Hog futures lower as demand uncertainty continues
At the Chicago Mercantile Exchange, live and feeder cattle futures ended the day lower on technical selling, waiting for this week’s direct business to develop. August live cattle closed $1 lower at $102.27 and October live cattle closed $.50 lower at $106.37. August feeder cattle closed $1.10 lower at $141.60 and September feeder cattle closed $.32 lower at $143.00.
It was a quiet start to the week for direct cash cattle trade. Showlists this week are mixed – higher in Texas, somewhat higher in Nebraska/Colorado, but lower in Kansas. There are a few scattered asking prices that surfaced in Kansas and Nebraska at $100 live. The rest of cattle country is quiet.
At the Oklahoma National Stockyards, all classes of feeder and steer calves were mostly $2 to $6 higher and feeder heifers were $1 to $4 higher, heifer calves were $4 to $6 higher. The USDA says demand was good to very good. Receipts were down slightly on the week, but higher than year-ago levels. Feeder supply included 66 percent steers and 83 percent of the offering was over 600 pounds. Medium and Large 1 feeder steers 751 to 792 pounds brought $119.50 to $145.75 and feeder steers 900 to 944 pounds brought $125.50 to $131.85. Medium and Large 1 feeder heifers 603 to 644 pounds brought $132.50 to $141.50 and feeder heifers 762 to 797 pounds brought $126.50 to $129.
Boxed beef closed higher on good demand for light to moderate offerings.

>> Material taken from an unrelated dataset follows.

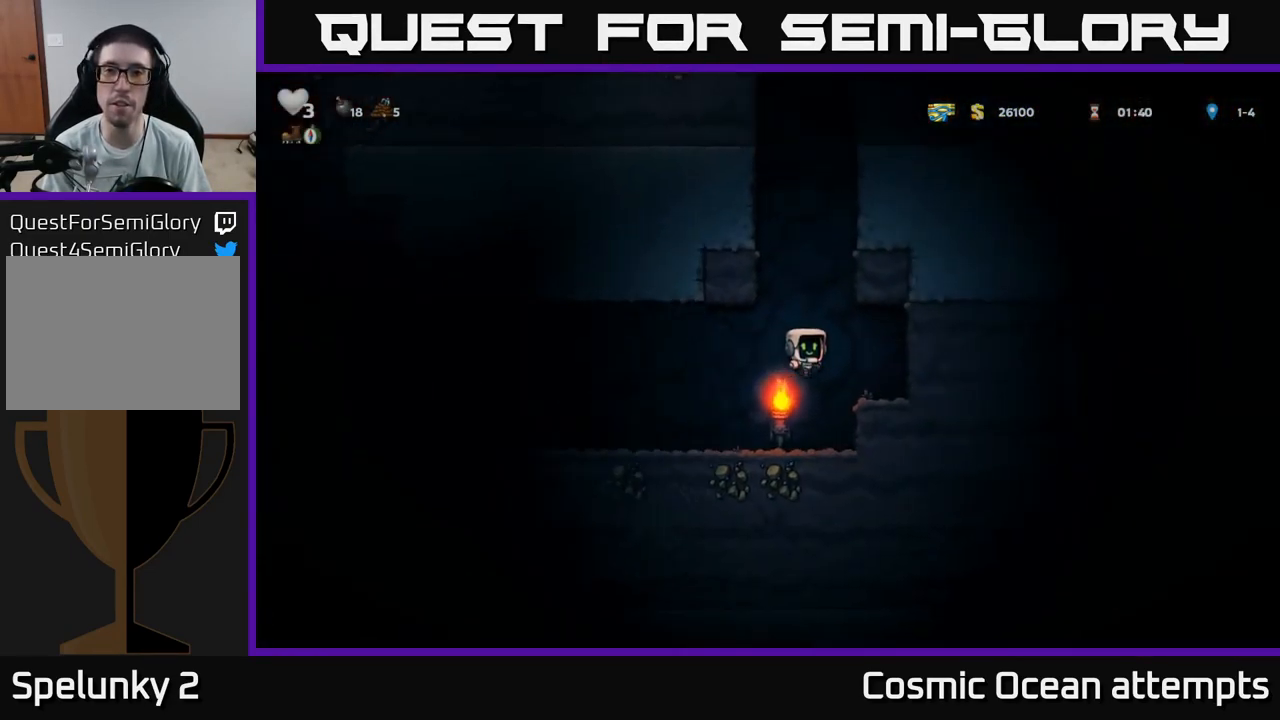
{"buttons": ["A", "R1", "DPAD_UP"], "left_stick": "center", "right_stick": "center", "events": [[200, "DPAD_RIGHT", "up"], [250, "DPAD_LEFT", "down"], [300, "A", "down"], [433, "DPAD_UP", "down"], [467, "DPAD_LEFT", "up"], [500, "R1", "down"]]}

Choice closed $1.27 higher at $201.74 and Select closed $1.28 higher at $191.59. The Choice/Select spread is $10.15. Estimated cattle slaughter is 117,000 head – up 2,000 on the week and the year.
Lean hog futures ended the day lower on long-term demand uncertainties and contracts’ premium to cash. August lean hogs closed $2.40 lower at $50.40 and October lean hogs closed $1.87 lower at $49.20.

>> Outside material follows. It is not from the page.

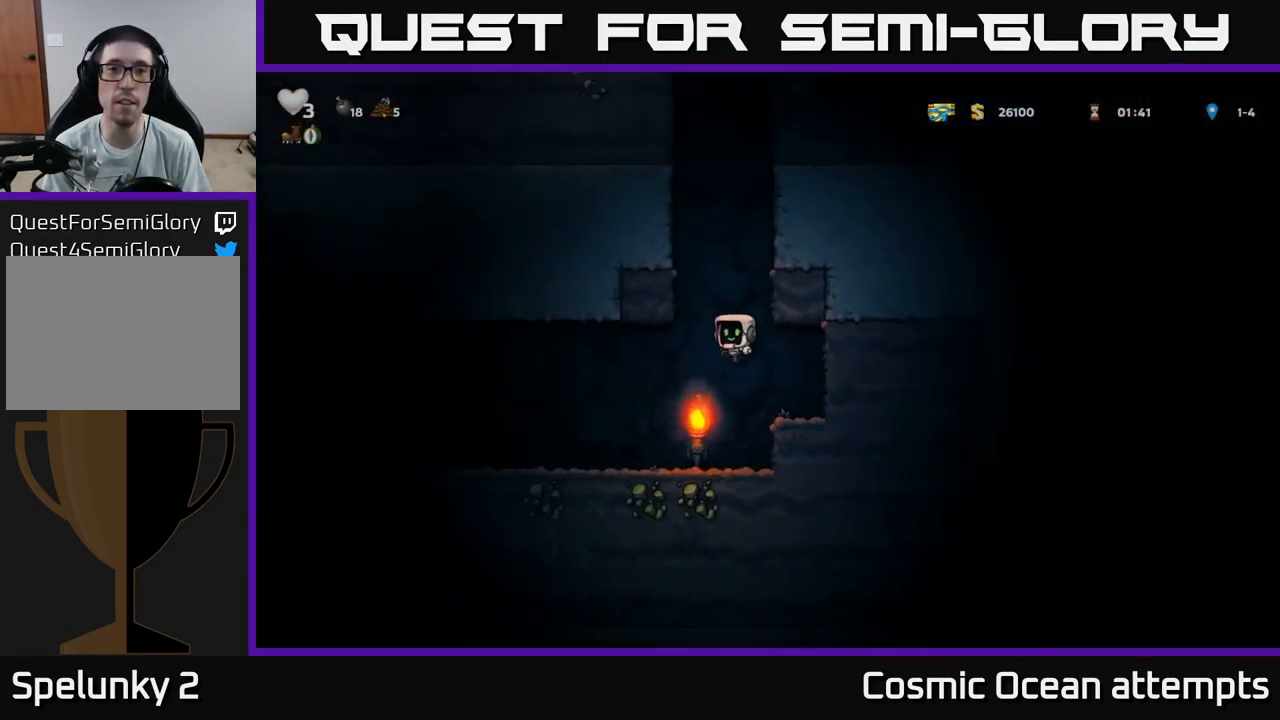
{"buttons": [], "left_stick": "center", "right_stick": "center", "events": [[17, "DPAD_RIGHT", "down"], [83, "A", "up"], [83, "R1", "up"], [99, "DPAD_UP", "up"], [333, "DPAD_RIGHT", "up"]]}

Cash hogs closed steady to firm with solid negotiated numbers. The industry continues to focus on the supply and demand picture. The availability of market-ready barrows and gilts is more than ample and slaughter runs continue to push near or above pre-COVID-19 levels. That’s adding more pork to the market. But, there is still demand uncertainty, both domestically and globally and that’s preventing prices from moving higher. Barrows and gilts at the National Daily Direct closed $.13 higher with a base range of $29 to $35 for a weighted average of $31.66 and the Iowa/Minnesota closed $.43 higher for a weighted average of $32.12; the Western Corn Belt closed $.48 higher for a weighted average of $32.14. The Eastern Corn Belt was not reported due to confidentiality.
Butcher hog prices at the Midwest cash markets are steady at $24. At Illinois, slaughter sow prices were firm with good demand for moderate to heavy offerings at $9 to $20. Barrow and gilt prices were steady with good demand for moderate to heavy offerings at $14 to $22. Boars ranged from $1 to $3.
Pork values closed lower – down $2.75 at $68.44. Hams, picnics, ribs, and loins were all sharply lower. Butts closed steady. Bellies were sharply higher. Estimated hog slaughter is 477,000 head – up 29,000 on the week and up 6,000 on the year.